- [Description of the task]
What is needed is an exact copy of the records, with the images left out.

──────── Records supplied

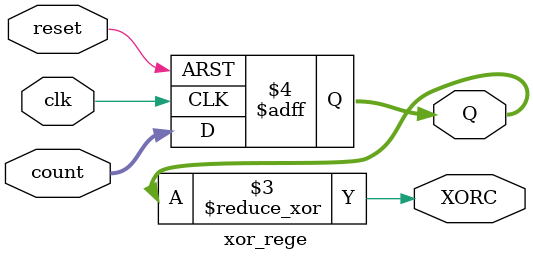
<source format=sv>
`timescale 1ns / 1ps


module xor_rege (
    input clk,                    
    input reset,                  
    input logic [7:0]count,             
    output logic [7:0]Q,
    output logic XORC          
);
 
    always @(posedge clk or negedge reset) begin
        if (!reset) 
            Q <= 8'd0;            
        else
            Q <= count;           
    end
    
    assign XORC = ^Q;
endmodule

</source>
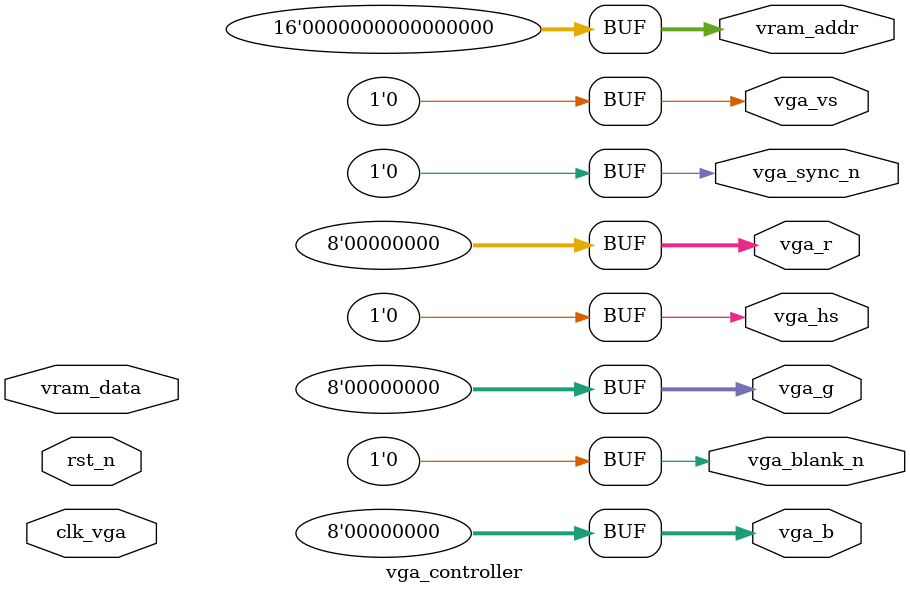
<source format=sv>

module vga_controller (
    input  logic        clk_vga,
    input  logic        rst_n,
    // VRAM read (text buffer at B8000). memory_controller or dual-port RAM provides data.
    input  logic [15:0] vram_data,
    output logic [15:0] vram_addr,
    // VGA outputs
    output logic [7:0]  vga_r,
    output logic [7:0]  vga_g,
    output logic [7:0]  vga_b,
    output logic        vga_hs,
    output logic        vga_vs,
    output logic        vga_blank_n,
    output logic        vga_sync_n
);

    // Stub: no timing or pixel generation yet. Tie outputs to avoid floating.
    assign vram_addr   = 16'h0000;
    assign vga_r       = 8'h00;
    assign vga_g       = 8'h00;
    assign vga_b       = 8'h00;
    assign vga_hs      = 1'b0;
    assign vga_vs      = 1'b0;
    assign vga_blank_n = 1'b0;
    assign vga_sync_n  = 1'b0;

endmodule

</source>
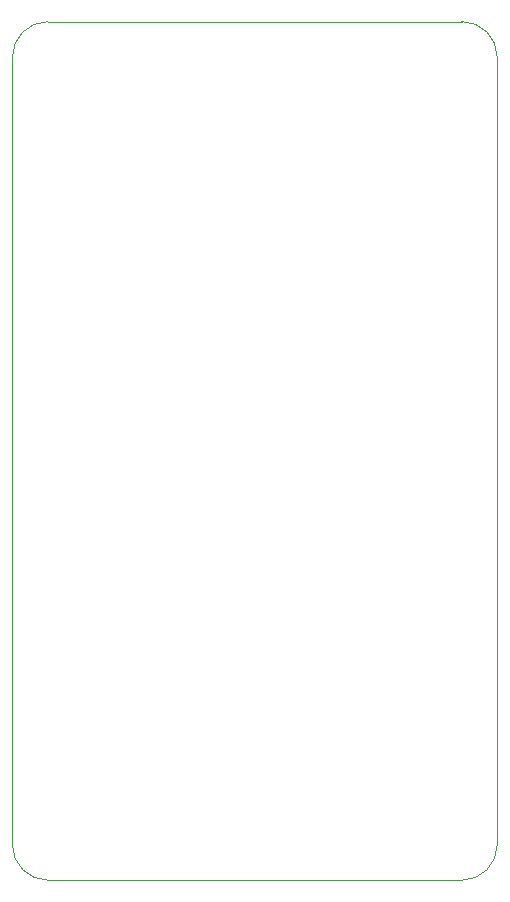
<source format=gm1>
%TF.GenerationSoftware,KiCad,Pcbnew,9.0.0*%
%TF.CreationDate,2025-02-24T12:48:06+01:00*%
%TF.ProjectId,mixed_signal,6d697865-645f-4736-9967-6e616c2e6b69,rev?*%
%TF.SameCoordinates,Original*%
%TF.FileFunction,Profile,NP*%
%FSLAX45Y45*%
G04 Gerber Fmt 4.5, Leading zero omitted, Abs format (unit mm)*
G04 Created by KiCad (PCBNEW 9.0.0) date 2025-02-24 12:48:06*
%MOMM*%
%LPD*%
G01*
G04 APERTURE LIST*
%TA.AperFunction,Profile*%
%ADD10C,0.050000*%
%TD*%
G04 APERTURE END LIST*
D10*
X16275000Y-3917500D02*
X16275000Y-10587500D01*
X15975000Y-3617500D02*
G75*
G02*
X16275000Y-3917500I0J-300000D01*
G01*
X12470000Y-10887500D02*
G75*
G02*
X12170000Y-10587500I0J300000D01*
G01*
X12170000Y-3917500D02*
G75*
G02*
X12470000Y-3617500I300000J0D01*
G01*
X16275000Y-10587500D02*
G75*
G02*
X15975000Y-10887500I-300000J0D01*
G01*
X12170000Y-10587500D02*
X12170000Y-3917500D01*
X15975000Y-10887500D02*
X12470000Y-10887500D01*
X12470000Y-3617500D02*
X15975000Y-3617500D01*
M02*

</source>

────────────────

- [Answer to the exercise]
<source format=sv>
`timescale 1ns / 1ps


module xor_rege (
    input clk,                    
    input reset,                  
    input logic [7:0]count,             
    output logic [7:0]Q,
    output logic XORC          
);
 
    always @(posedge clk or negedge reset) begin
        if (!reset) 
            Q <= 8'd0;            
        else
            Q <= count;           
    end
    
    assign XORC = ^Q;
endmodule

</source>
<source format=sv>

module vga_controller (
    input  logic        clk_vga,
    input  logic        rst_n,
    // VRAM read (text buffer at B8000). memory_controller or dual-port RAM provides data.
    input  logic [15:0] vram_data,
    output logic [15:0] vram_addr,
    // VGA outputs
    output logic [7:0]  vga_r,
    output logic [7:0]  vga_g,
    output logic [7:0]  vga_b,
    output logic        vga_hs,
    output logic        vga_vs,
    output logic        vga_blank_n,
    output logic        vga_sync_n
);

    // Stub: no timing or pixel generation yet. Tie outputs to avoid floating.
    assign vram_addr   = 16'h0000;
    assign vga_r       = 8'h00;
    assign vga_g       = 8'h00;
    assign vga_b       = 8'h00;
    assign vga_hs      = 1'b0;
    assign vga_vs      = 1'b0;
    assign vga_blank_n = 1'b0;
    assign vga_sync_n  = 1'b0;

endmodule

</source>
<source format=gm1>
%TF.GenerationSoftware,KiCad,Pcbnew,9.0.0*%
%TF.CreationDate,2025-02-24T12:48:06+01:00*%
%TF.ProjectId,mixed_signal,6d697865-645f-4736-9967-6e616c2e6b69,rev?*%
%TF.SameCoordinates,Original*%
%TF.FileFunction,Profile,NP*%
%FSLAX45Y45*%
G04 Gerber Fmt 4.5, Leading zero omitted, Abs format (unit mm)*
G04 Created by KiCad (PCBNEW 9.0.0) date 2025-02-24 12:48:06*
%MOMM*%
%LPD*%
G01*
G04 APERTURE LIST*
%TA.AperFunction,Profile*%
%ADD10C,0.050000*%
%TD*%
G04 APERTURE END LIST*
D10*
X16275000Y-3917500D02*
X16275000Y-10587500D01*
X15975000Y-3617500D02*
G75*
G02*
X16275000Y-3917500I0J-300000D01*
G01*
X12470000Y-10887500D02*
G75*
G02*
X12170000Y-10587500I0J300000D01*
G01*
X12170000Y-3917500D02*
G75*
G02*
X12470000Y-3617500I300000J0D01*
G01*
X16275000Y-10587500D02*
G75*
G02*
X15975000Y-10887500I-300000J0D01*
G01*
X12170000Y-10587500D02*
X12170000Y-3917500D01*
X15975000Y-10887500D02*
X12470000Y-10887500D01*
X12470000Y-3617500D02*
X15975000Y-3617500D01*
M02*

</source>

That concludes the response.